Task statement: As you work through the listing, transcribe every line exactly as it reads.

Data provided:
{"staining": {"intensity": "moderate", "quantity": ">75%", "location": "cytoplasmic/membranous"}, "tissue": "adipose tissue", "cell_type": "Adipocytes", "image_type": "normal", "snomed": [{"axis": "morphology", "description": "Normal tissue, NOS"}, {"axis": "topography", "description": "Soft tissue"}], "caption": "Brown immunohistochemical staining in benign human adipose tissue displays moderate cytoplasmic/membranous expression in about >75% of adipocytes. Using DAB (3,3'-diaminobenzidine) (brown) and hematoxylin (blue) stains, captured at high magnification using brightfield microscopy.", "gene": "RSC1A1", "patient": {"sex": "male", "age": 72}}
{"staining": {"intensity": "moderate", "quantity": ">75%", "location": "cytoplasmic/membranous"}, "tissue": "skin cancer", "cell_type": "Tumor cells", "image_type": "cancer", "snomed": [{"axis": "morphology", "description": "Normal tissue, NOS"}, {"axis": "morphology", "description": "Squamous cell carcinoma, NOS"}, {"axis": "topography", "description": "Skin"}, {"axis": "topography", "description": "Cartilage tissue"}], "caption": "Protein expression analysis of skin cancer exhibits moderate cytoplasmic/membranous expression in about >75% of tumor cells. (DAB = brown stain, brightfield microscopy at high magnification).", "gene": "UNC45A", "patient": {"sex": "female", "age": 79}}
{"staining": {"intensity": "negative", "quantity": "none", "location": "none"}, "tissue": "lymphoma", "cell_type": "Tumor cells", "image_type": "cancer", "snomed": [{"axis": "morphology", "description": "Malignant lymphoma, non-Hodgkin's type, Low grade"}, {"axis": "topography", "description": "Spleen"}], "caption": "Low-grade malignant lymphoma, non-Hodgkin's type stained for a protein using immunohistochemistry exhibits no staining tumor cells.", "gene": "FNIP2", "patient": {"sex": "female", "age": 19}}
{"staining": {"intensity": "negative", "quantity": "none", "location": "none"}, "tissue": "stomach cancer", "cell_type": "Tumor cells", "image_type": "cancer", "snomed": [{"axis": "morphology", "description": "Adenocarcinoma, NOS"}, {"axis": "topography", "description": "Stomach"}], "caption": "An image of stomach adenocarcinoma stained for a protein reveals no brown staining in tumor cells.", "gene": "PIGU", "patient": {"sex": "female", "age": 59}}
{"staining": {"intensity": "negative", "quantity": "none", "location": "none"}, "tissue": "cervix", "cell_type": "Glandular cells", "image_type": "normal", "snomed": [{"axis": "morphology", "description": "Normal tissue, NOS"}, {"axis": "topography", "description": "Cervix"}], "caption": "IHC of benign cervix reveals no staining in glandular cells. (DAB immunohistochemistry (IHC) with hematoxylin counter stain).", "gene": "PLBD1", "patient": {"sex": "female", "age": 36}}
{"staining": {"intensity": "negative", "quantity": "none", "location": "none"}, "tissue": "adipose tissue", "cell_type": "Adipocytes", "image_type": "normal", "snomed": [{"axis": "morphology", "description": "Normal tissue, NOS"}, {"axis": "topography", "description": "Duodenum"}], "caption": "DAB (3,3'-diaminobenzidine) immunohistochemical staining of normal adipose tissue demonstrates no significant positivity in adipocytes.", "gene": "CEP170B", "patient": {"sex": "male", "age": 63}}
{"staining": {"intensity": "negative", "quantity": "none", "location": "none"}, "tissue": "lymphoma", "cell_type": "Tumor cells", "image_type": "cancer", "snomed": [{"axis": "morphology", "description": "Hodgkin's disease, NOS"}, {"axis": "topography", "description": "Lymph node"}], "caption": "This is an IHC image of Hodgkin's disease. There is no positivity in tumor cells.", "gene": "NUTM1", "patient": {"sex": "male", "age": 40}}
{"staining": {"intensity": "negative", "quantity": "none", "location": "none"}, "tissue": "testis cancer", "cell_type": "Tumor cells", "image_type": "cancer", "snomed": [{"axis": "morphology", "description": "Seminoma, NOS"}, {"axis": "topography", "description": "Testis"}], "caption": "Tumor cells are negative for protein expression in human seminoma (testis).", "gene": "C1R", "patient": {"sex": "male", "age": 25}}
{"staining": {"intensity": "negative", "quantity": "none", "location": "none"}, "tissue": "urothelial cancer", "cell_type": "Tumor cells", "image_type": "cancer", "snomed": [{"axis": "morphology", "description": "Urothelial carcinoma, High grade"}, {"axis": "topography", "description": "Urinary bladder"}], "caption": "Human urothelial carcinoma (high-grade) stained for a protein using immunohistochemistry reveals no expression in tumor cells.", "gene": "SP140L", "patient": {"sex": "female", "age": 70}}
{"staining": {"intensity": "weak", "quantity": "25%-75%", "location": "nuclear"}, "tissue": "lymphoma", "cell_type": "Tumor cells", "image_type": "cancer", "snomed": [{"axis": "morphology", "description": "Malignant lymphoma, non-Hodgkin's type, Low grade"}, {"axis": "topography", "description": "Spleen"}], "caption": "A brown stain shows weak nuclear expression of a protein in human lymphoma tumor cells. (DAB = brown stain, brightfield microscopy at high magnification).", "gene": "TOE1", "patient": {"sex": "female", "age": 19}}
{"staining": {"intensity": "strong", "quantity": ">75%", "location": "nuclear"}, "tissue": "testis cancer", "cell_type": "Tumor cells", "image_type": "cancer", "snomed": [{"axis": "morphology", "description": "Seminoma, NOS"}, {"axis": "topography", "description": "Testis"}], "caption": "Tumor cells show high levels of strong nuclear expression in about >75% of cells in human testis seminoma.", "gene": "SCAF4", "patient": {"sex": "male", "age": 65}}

Task response:
{"staining": {"intensity": "moderate", "quantity": ">75%", "location": "cytoplasmic/membranous"}, "tissue": "adipose tissue", "cell_type": "Adipocytes", "image_type": "normal", "snomed": [{"axis": "morphology", "description": "Normal tissue, NOS"}, {"axis": "topography", "description": "Soft tissue"}], "caption": "Brown immunohistochemical staining in benign human adipose tissue displays moderate cytoplasmic/membranous expression in about >75% of adipocytes. Using DAB (3,3'-diaminobenzidine) (brown) and hematoxylin (blue) stains, captured at high magnification using brightfield microscopy.", "gene": "RSC1A1", "patient": {"sex": "male", "age": 72}}
{"staining": {"intensity": "moderate", "quantity": ">75%", "location": "cytoplasmic/membranous"}, "tissue": "skin cancer", "cell_type": "Tumor cells", "image_type": "cancer", "snomed": [{"axis": "morphology", "description": "Normal tissue, NOS"}, {"axis": "morphology", "description": "Squamous cell carcinoma, NOS"}, {"axis": "topography", "description": "Skin"}, {"axis": "topography", "description": "Cartilage tissue"}], "caption": "Protein expression analysis of skin cancer exhibits moderate cytoplasmic/membranous expression in about >75% of tumor cells. (DAB = brown stain, brightfield microscopy at high magnification).", "gene": "UNC45A", "patient": {"sex": "female", "age": 79}}
{"staining": {"intensity": "negative", "quantity": "none", "location": "none"}, "tissue": "lymphoma", "cell_type": "Tumor cells", "image_type": "cancer", "snomed": [{"axis": "morphology", "description": "Malignant lymphoma, non-Hodgkin's type, Low grade"}, {"axis": "topography", "description": "Spleen"}], "caption": "Low-grade malignant lymphoma, non-Hodgkin's type stained for a protein using immunohistochemistry exhibits no staining tumor cells.", "gene": "FNIP2", "patient": {"sex": "female", "age": 19}}
{"staining": {"intensity": "negative", "quantity": "none", "location": "none"}, "tissue": "stomach cancer", "cell_type": "Tumor cells", "image_type": "cancer", "snomed": [{"axis": "morphology", "description": "Adenocarcinoma, NOS"}, {"axis": "topography", "description": "Stomach"}], "caption": "An image of stomach adenocarcinoma stained for a protein reveals no brown staining in tumor cells.", "gene": "PIGU", "patient": {"sex": "female", "age": 59}}
{"staining": {"intensity": "negative", "quantity": "none", "location": "none"}, "tissue": "cervix", "cell_type": "Glandular cells", "image_type": "normal", "snomed": [{"axis": "morphology", "description": "Normal tissue, NOS"}, {"axis": "topography", "description": "Cervix"}], "caption": "IHC of benign cervix reveals no staining in glandular cells. (DAB immunohistochemistry (IHC) with hematoxylin counter stain).", "gene": "PLBD1", "patient": {"sex": "female", "age": 36}}
{"staining": {"intensity": "negative", "quantity": "none", "location": "none"}, "tissue": "adipose tissue", "cell_type": "Adipocytes", "image_type": "normal", "snomed": [{"axis": "morphology", "description": "Normal tissue, NOS"}, {"axis": "topography", "description": "Duodenum"}], "caption": "DAB (3,3'-diaminobenzidine) immunohistochemical staining of normal adipose tissue demonstrates no significant positivity in adipocytes.", "gene": "CEP170B", "patient": {"sex": "male", "age": 63}}
{"staining": {"intensity": "negative", "quantity": "none", "location": "none"}, "tissue": "lymphoma", "cell_type": "Tumor cells", "image_type": "cancer", "snomed": [{"axis": "morphology", "description": "Hodgkin's disease, NOS"}, {"axis": "topography", "description": "Lymph node"}], "caption": "This is an IHC image of Hodgkin's disease. There is no positivity in tumor cells.", "gene": "NUTM1", "patient": {"sex": "male", "age": 40}}
{"staining": {"intensity": "negative", "quantity": "none", "location": "none"}, "tissue": "testis cancer", "cell_type": "Tumor cells", "image_type": "cancer", "snomed": [{"axis": "morphology", "description": "Seminoma, NOS"}, {"axis": "topography", "description": "Testis"}], "caption": "Tumor cells are negative for protein expression in human seminoma (testis).", "gene": "C1R", "patient": {"sex": "male", "age": 25}}
{"staining": {"intensity": "negative", "quantity": "none", "location": "none"}, "tissue": "urothelial cancer", "cell_type": "Tumor cells", "image_type": "cancer", "snomed": [{"axis": "morphology", "description": "Urothelial carcinoma, High grade"}, {"axis": "topography", "description": "Urinary bladder"}], "caption": "Human urothelial carcinoma (high-grade) stained for a protein using immunohistochemistry reveals no expression in tumor cells.", "gene": "SP140L", "patient": {"sex": "female", "age": 70}}
{"staining": {"intensity": "weak", "quantity": "25%-75%", "location": "nuclear"}, "tissue": "lymphoma", "cell_type": "Tumor cells", "image_type": "cancer", "snomed": [{"axis": "morphology", "description": "Malignant lymphoma, non-Hodgkin's type, Low grade"}, {"axis": "topography", "description": "Spleen"}], "caption": "A brown stain shows weak nuclear expression of a protein in human lymphoma tumor cells. (DAB = brown stain, brightfield microscopy at high magnification).", "gene": "TOE1", "patient": {"sex": "female", "age": 19}}
{"staining": {"intensity": "strong", "quantity": ">75%", "location": "nuclear"}, "tissue": "testis cancer", "cell_type": "Tumor cells", "image_type": "cancer", "snomed": [{"axis": "morphology", "description": "Seminoma, NOS"}, {"axis": "topography", "description": "Testis"}], "caption": "Tumor cells show high levels of strong nuclear expression in about >75% of cells in human testis seminoma.", "gene": "SCAF4", "patient": {"sex": "male", "age": 65}}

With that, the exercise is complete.